I want you to forget about sushi burritos and fall in love with temaki, or sushi hand roll. Sushi burritos don’t treat you the way you deserve to be treated - bloated cylinders stuffed to bursting and a faint whiff of fast-casual sterility.
I fell hard for temaki (much like maki, but left whole, not cut into slices and intended to be eaten by hand) in Brooklyn at the achingly hip, subterranean DeKalb Market. There, at a small counter overlooking a Trader Joe’s, sits Daigo, which turns out only temaki and miso soup. The nori was crisp, the fish sweet and fresh, the whole package elegant and simple. I wondered what I had thought I was doing with all those chain sushi burrito joints with flashy crunchies and sauces.
Yes, you can get temaki at most sushi restaurants, but I realized that I could make these precious little sushi bundles at home. Make seasoned sushi rice; invest in good nori, toast it quickly by waving it briefly over a lit burner; slice fillings like sushi-grade fish, cooked shrimp, cucumbers or avocados. Assemble. This is a great, casual, make-as-you-go group meal with friends, since temaki are meant to be eaten as soon as possible after rolled while the nori is still crisp.
A Recipe for Temaki (Sushi hand Roll)
Ingredients:
- 1 lb sushi-grade salmon
- 1 cup uncooked sushi rice, prepared according to package instructions, including seasoned rice vinegar
- 3 tablespoons seasoned rice vinegar (for rice)
- 6 sheets of sushi nori, cut in half into two equal rectangles
- Choice of assorted vegetables, thinly julienned. Choose from: cucumbers, avocados, carrots, bell peppers
- Wasabi paste, wasabi mayonnaise, sriracha mayonnaise, sesame seeds, furikake, fried shallots (optional)

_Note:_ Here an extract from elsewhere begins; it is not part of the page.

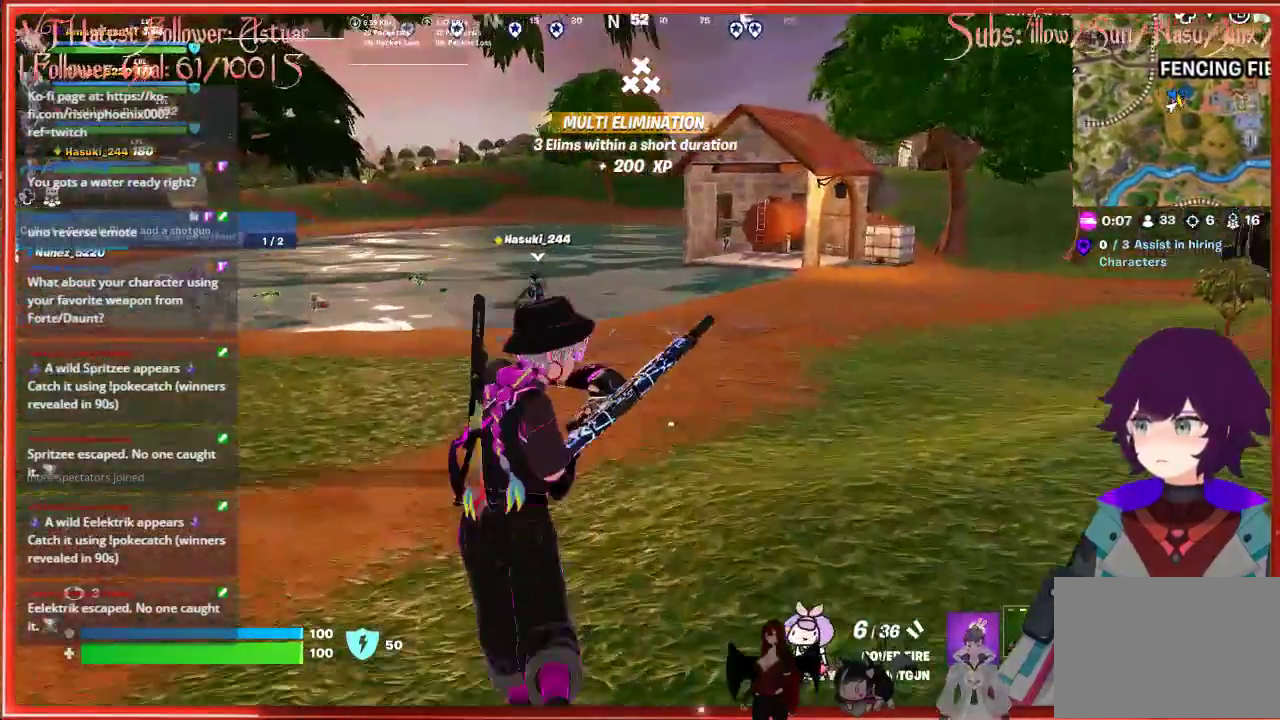
{"buttons": [], "left_stick": "up", "right_stick": "left", "events": [[400, "right_stick", "left"]]}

- Small bowl filled with room temperature water
Instructions:
Fill a medium bowl with ice. Slice fish into thin, 1/4 inch by one inch strips or cut into ¼ inch cubes. Place in a small bowl and nestle into the bowl with ice. This is to keep the fish cold while you prepare everything else.
If you have a gas burner, turn one on to medium high and gently wave each piece of nori an inch above the flame for a few seconds on each side to lightly toast. Here’s a video that demonstrates how to do this.

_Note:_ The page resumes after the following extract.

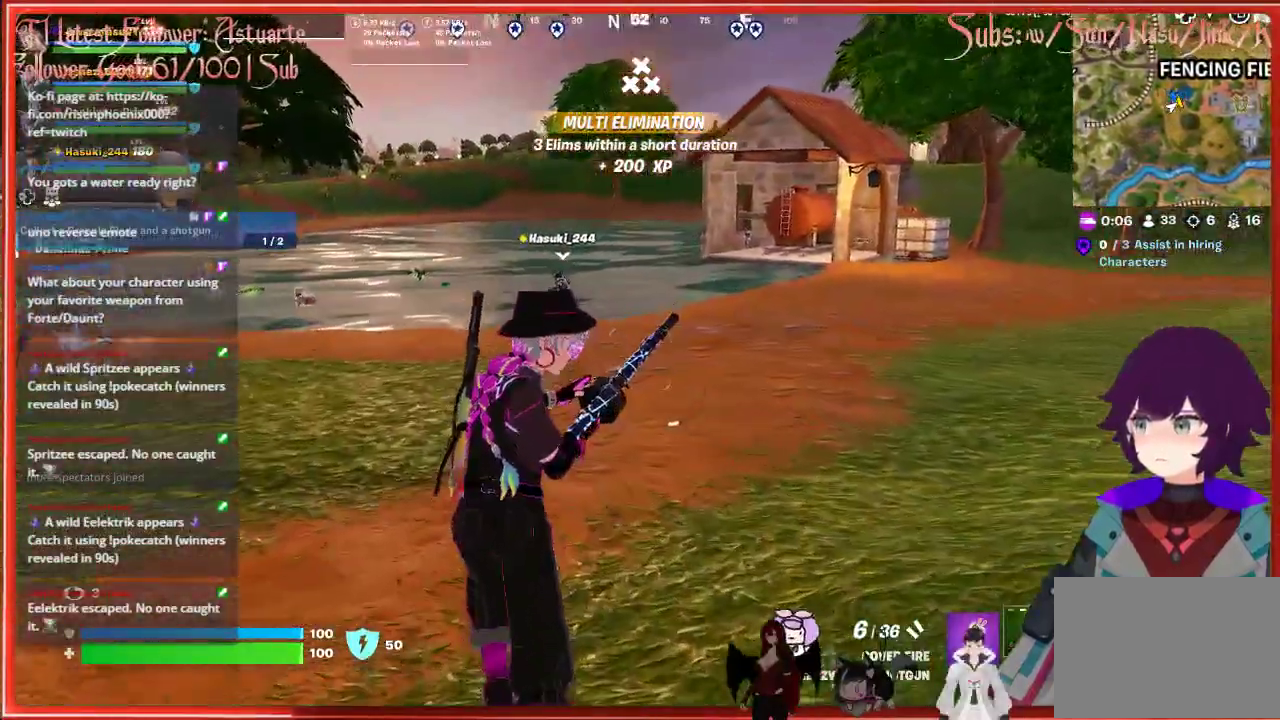
{"buttons": [], "left_stick": "up-left", "right_stick": "left", "events": [[233, "left_stick", "up-left"]]}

To assemble: hold a piece of nori horizontally in your left hand. Place about a quarter cup of the cooked, seasoned rice in a thin square on the left side of the nori, leaving the right side plain. Place a few strips of fish (or a couple of tablespoons of cubed fish) and vegetables, plus a dab of wasabi or flavored mayo and a sprinkle of sesame seeds, furikake, or shallots, if using, in the middle of the rice square. Roll the nori into a cone by taking the bottom left corner and lifting it to meet the top-middle portion, about where the top right corner of the rice square is. Continue rolling in this direction until you have a cone. Dip finger in water and gently moisten the edge of the nori to help it stick. You can watch a video of the rolling in action online here.
Eat as soon as possible and roll another one when you’re done!